Blood pressure response to chronic episodic hypoxia: the renin-angiotensin system.

By using an inspired oxygen fraction that produces oxyhemoglobin desaturation equivalent to that seen in human sleep apnea, we have demonstrated that 35 days of recurrent episodic hypoxia (every 30 s for 7 h/day) results in an 8-13 mmHg persistent increase in diurnal systemic mean arterial blood pressure (MAP) in rats. Blockade of angiotensin II receptors (AT(1a)) eliminates this response.
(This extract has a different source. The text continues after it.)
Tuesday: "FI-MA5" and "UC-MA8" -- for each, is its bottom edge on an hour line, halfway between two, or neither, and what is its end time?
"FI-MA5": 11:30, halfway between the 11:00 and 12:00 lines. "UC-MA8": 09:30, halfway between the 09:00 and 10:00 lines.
Separate groups of male Sprague-Dawley rats were fed high-salt (8%), ad libitum-salt, or low-salt (0.1%) diets for 7 wk: 2 wk of wash-in for baseline blood pressure measurement and 5 wk of experimental conditions. Rats in each salt group were subjected to episodic hypoxia whereas controls remained unhandled under normoxic conditions. MAP remained at basal levels in all nonepisodic hypoxia controls as well as high-salt-diet episodic hypoxia-exposed rats. Ad lib and low-salt episodic hypoxia rats showed an increase in MAP from 106 and 104 mmHg at baseline to 112 and 113 mmHg, respectively (P < 0.05). Whole kidney renin mRNA was suppressed in high-salt controls and episodic hypoxia rats, whereas kidney AT(1a) mRNA showed opposite changes. Suppression of the renin-angiotensin system with a high-salt diet blocks the increase in MAP in episodic hypoxia-challenged rats, in part by suppressing local tissue renin levels. Upregulation of the tissue angiotensin II system appears to be necessary for the chronic blood pressure changes that occur from episodic hypoxia.